After we take Christ’s yoke, the Holy Spirit, how does His humility continue to grow in us?
Do we want to increasingly have a nature that fully trusts God in every area of our lives, to the point of rest? A nature that knows and does God’s will, that walks in love and can pray for and trust God for others too?. How does Christ impart to us more of His humble, God dependent and God trusting, nature? Well, He is the Word of God. So, only as we feed our hearts on God’s word brought to us by God’s Spirit. No word means no growth, without which I will not be able to genuinely trust God for any of His blessings in my life or in the lives of others. God’s word must become to me my daily spiritual bread that I eat:
Jer 15:16 Your words were found, and I did eat them...(I believed them in my heart)

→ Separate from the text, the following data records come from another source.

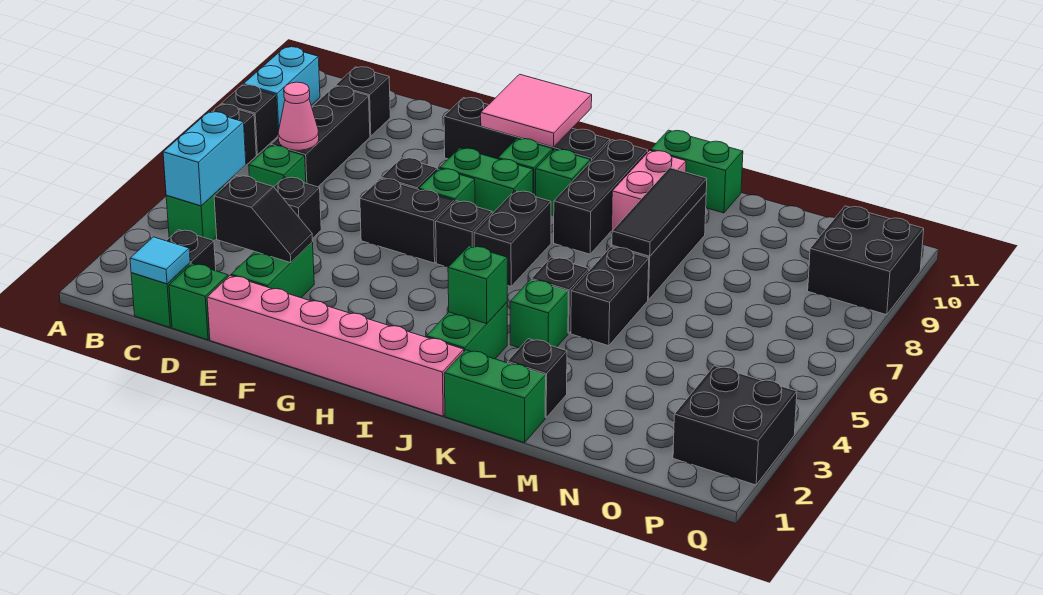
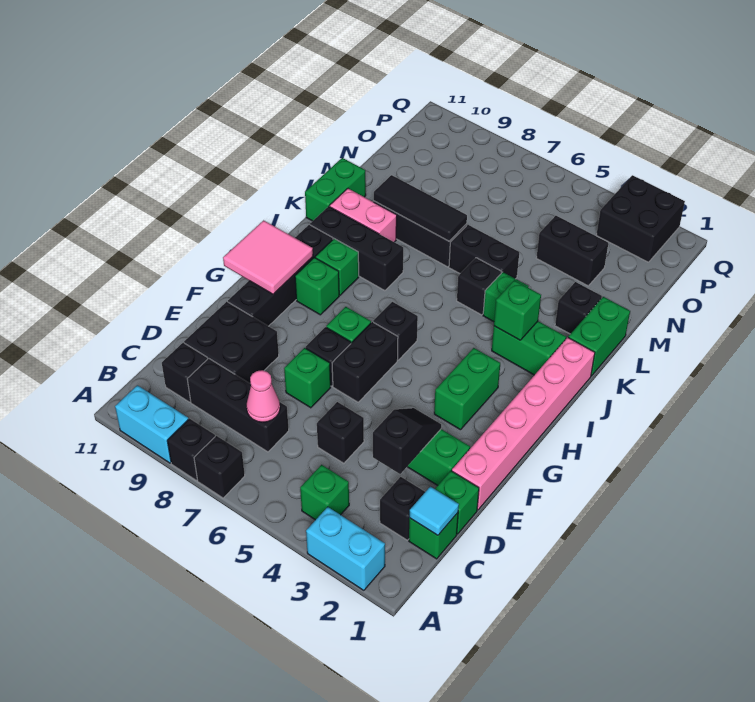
cyan 1x2 brick [163,112,246,206] -> cyan 1x2 brick moved to [306,507,385,590]
green 1x1 brick [249,146,306,187] -> green 1x1 brick moved to [284,348,331,408]
green 1x2 brick [440,148,533,214] -> green 1x2 brick moved to [434,348,500,430]
black 1x2 brick [474,191,551,286] -> black 1x2 brick moved to [537,216,608,286]
black 2x2 brick [808,206,924,315] -> black 2x2 brick moved to [184,302,279,384]

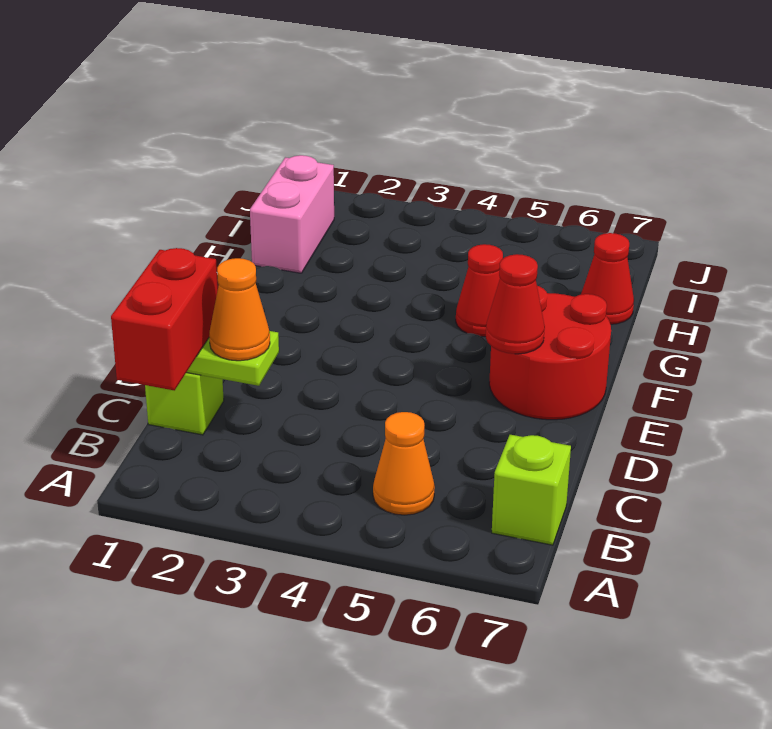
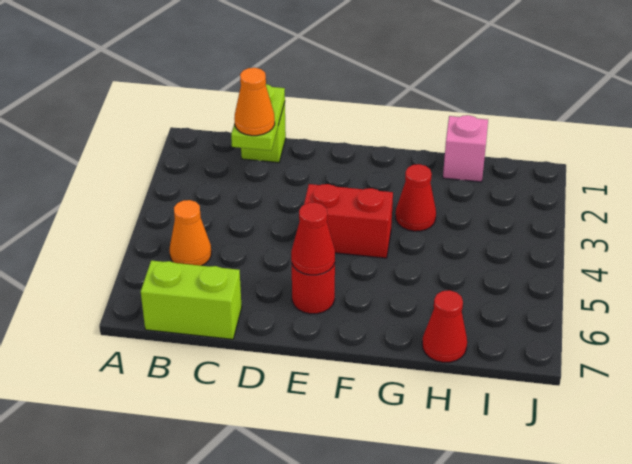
red 1x2 brick [111,248,218,391] -> red 1x2 brick moved to [304,184,393,258]
lime 1x1 brick [492,435,571,545] -> lime 1x2 brick [141,261,242,339]
red 2x2 round brick [489,286,611,420] -> red 1x1 round brick [292,263,335,314]
red 1x1 cone [456,244,503,337] -> red 1x1 cone moved to [396,164,436,231]
pink 1x2 brick [250,155,334,273] -> pink 1x1 brick [443,115,488,182]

2 Pe 1:4 ...His precious and very great promises (His words) so that through them (by eating them) you may become partakers of the divine nature... ESV
If I eat righteousness I will be delivered of sin – God’s word, Christ in me, is righteousness
If I eat truth I will be delivered of lies - God’s word, Christ in me, is truth
If I eat love I will be delivered of fear - God’s word, Christ in me, is love
If I eat humility I will be delivered of pride - God’s word, Christ in me, is humility
Whatever has held me captive in the past, including the pride of self-dependence, Christ will make me free, if I take the yoke of His Spirit on me and learn and receive of His perfect nature by eating, believing, the words He brings to me. If I can’t yet receive food directly from God, but I’m hungry for more of Him, I should go where others can, by God’s Spirit, feed me His living Word. First at live meetings, then through CD’s of prior meetings. Christ’s nature of humility, of trust in God, will grow in me in proportion as I feed on Him.
John 6:57 ...(Jesus) He who feeds on Me (by eating My words) will live by Me.
James 1:21 …Receive with meekness the implanted word which is able to save your souls (save your will from being controlled by your pride).